Next month, Beacon Children’s Hospital will celebrate five years of delivering expert care, close to home in its current location.
So we are shining a spotlight on some of our inspiring patients, like Amanda and Erin Farmer.
Spend some time talking with 19-year-old twins Amanda and Erin Farmer together and one thing quickly becomes clear: they’re extremely close.
They might know each other better than they know themselves, and what they know, they deeply love.
“Growing up, I very much fell into the older sister role and Erin, the younger sister, even though we’re only 50 seconds apart,” Amanda says. “Erin was very cautious as a child. I was the one who was like, ‘Oh, I’m going to climb onto the garage roof.'”
Erin nods in agreement.
“Amanda has always been more spontaneous and willing to get out there and try things,” Erin says. “That’s something I just really appreciate about her.”
“And I’ll drag you along with me,” Amanda says, prompting both to laugh.
“Yep, and I’ll have a great time and I’ll be like, why didn’t I just try this in the first place?” Erin says.
It’s an incredibly exciting time for the sisters. In the near term, they’re back home in South Bend for the summer, happy to see each other daily again after spending their first academic year apart at different schools — Amanda is attending Columbia College Chicago while Erin is enrolled at the University of Notre Dame.
More broadly, they’re excited to have their whole lives ahead of them, a fact they might appreciate more than many of their peers. That’s because they and their parents, Holly and Nick Farmer, know that things could have turned out far differently without the skilled and compassionate care they received before, during and after their premature births at Memorial Hospital.
Although the family has always called them “twins,” Amanda and Erin were originally part of a set of quadruplets but, sadly, two of the fetuses were lost early in Holly’s pregnancy. At 30 weeks, about six weeks earlier than most twin pregnancies, Amanda and Erin entered the world, delivered via cesarean section on Dec. 6, 2002. Amanda weighed three pounds, 10 ounces, while Erin weighed three pounds, 13 ounces.
They spent weeks in the Neonatal Intensive Care Unit, where they were kept in specialized incubators to keep them warm and protected from germs. Two years later, doctors would repair a congenital hole in Amanda’s heart.
Other than that, Holly and Nick feel extremely lucky that their daughters have had no health problems related to their premature births. Among the care providers they thank is neonatologist Dr. Robert White, who last summer stopped by the twins’ open house after they graduated from Adams High School.
“We are forever grateful and appreciative of the care and compassion we received at Memorial,” Holly said. “We have our girls because of the continuum of care at Memorial.”
Hitting all of their development milestones not long after their birth, they graduated from Adams with high honors and were involved in sports, music, academic and drama activities beyond the classroom.
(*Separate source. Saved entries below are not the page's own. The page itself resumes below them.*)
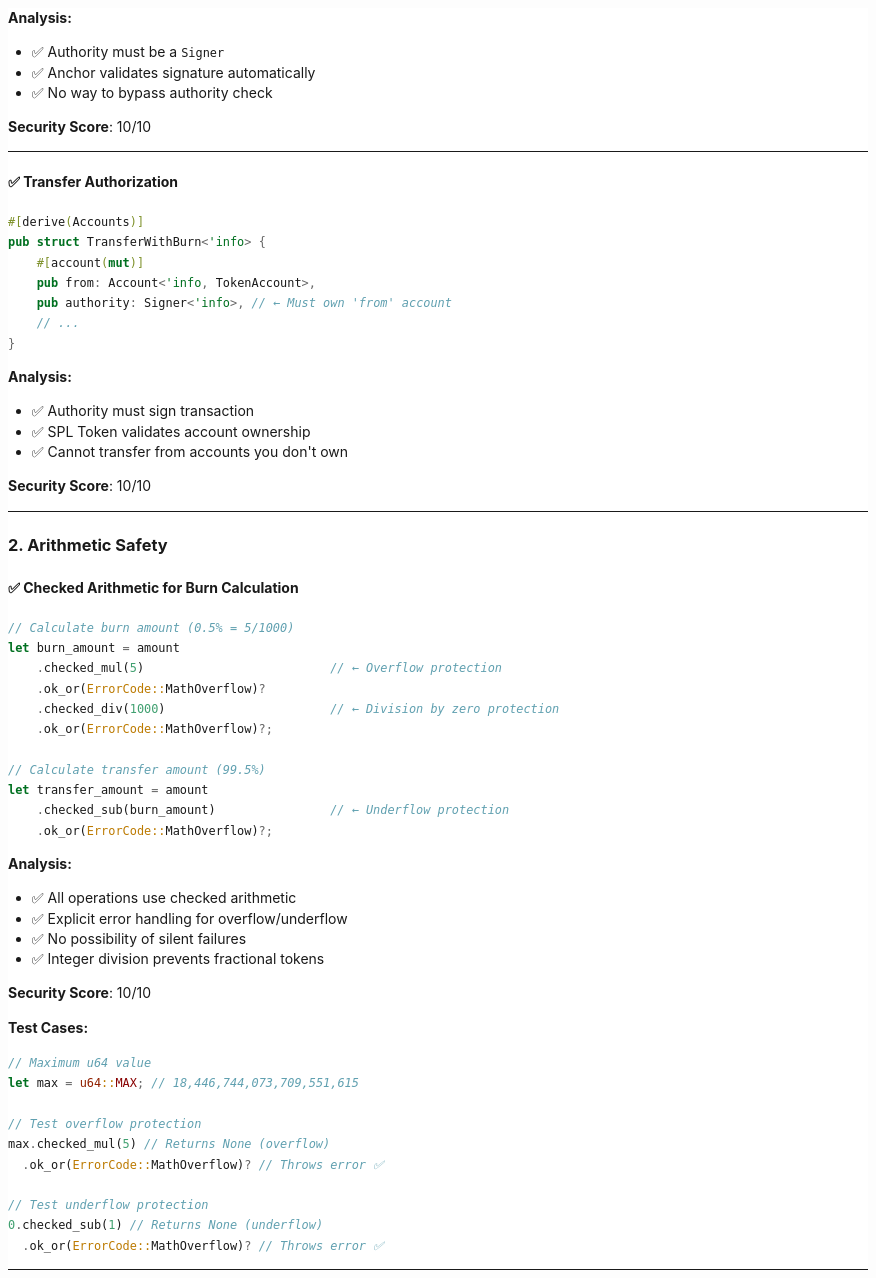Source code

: **Analysis:**
- ✅ Authority must be a `Signer`
- ✅ Anchor validates signature automatically
- ✅ No way to bypass authority check

**Security Score**: 10/10

---

#### ✅ Transfer Authorization
```rust
#[derive(Accounts)]
pub struct TransferWithBurn<'info> {
    #[account(mut)]
    pub from: Account<'info, TokenAccount>,
    pub authority: Signer<'info>, // ← Must own 'from' account
    // ...
}
```

**Analysis:**
- ✅ Authority must sign transaction
- ✅ SPL Token validates account ownership
- ✅ Cannot transfer from accounts you don't own

**Security Score**: 10/10

---

### 2. Arithmetic Safety

#### ✅ Checked Arithmetic for Burn Calculation
```rust
// Calculate burn amount (0.5% = 5/1000)
let burn_amount = amount
    .checked_mul(5)                          // ← Overflow protection
    .ok_or(ErrorCode::MathOverflow)?
    .checked_div(1000)                       // ← Division by zero protection
    .ok_or(ErrorCode::MathOverflow)?;

// Calculate transfer amount (99.5%)
let transfer_amount = amount
    .checked_sub(burn_amount)                // ← Underflow protection
    .ok_or(ErrorCode::MathOverflow)?;
```

**Analysis:**
- ✅ All operations use checked arithmetic
- ✅ Explicit error handling for overflow/underflow
- ✅ No possibility of silent failures
- ✅ Integer division prevents fractional tokens

**Security Score**: 10/10

**Test Cases:**
```rust
// Maximum u64 value
let max = u64::MAX; // 18,446,744,073,709,551,615

// Test overflow protection
max.checked_mul(5) // Returns None (overflow)
  .ok_or(ErrorCode::MathOverflow)? // Throws error ✅

// Test underflow protection
0.checked_sub(1) // Returns None (underflow)
  .ok_or(ErrorCode::MathOverflow)? // Throws error ✅
```

---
Both caught the drama bug during a summer theatre camp after eighth grade, and it’s now figuring prominently in their college plans. Amanda is double-majoring in musical theater and communications, while Erin is studying film, television and theater.
“We weren’t ever facing any deficits in school,” Erin said. “Once we were in preschool we were ahead of it. We caught up pretty quickly and I’m grateful to Memorial for that.”
Still, they’re very aware of the difficulty their parents encountered in having them.
“It just gives me this great appreciation for my mom and my dad, and the long journey that it took to have us,” Amanda said. “She went through that loss during her pregnancy. Just all of the grief and longing that they went through. They’re great parents to have and I feel very lucky to have them.”
“I feel very similarly,” Erin said. “I have a lot of gratitude because it’s a lot. It’s never been any question of whether they love and care for us because it took so long to have us, they clearly wanted us badly.”
They’re also grateful for the care the whole family received. They have kept in touch with Beacon staff at annual NICU reunions, and they have participated in Beacon initiatives to gather feedback on the children’s hospital from families.
Through it all, the girls have become each other’s biggest fans. Amanda says Erin is the most intelligent person she’s ever met, and “she’s very driven to achieve anything she can.”
“Erin has a large spectrum of things that she’s good at,” Amanda said. “They say jack of all trades, master of none? I would say she could master anything she chooses. She is the one of the smartest people I know, always driven to achieve anything she can. Also a very artistic person but she doesn’t get enough credit for that.”
Erin again smiles with obvious appreciation for her sister’s words.
“I think Amanda has always been someone who’s looking out for other people and cares,” Erin said. “She’s very observant. It makes her a really good actress, and also a good friend and sister and just a truly wonderful person to be around.”
Holly and Nick have loved seeing their daughters’ personalities and bond with each other evolve and grow over time. They’re excited to see what the future has in store for their girls who couldn’t wait to enter the world.
“Growing up, we supported their individuality and they had similar and different interests,” Holly said. “Since going to different colleges, they have grown closer and enjoy connecting through music and theater. We are so proud of their desire and intent to impact the world through the arts.”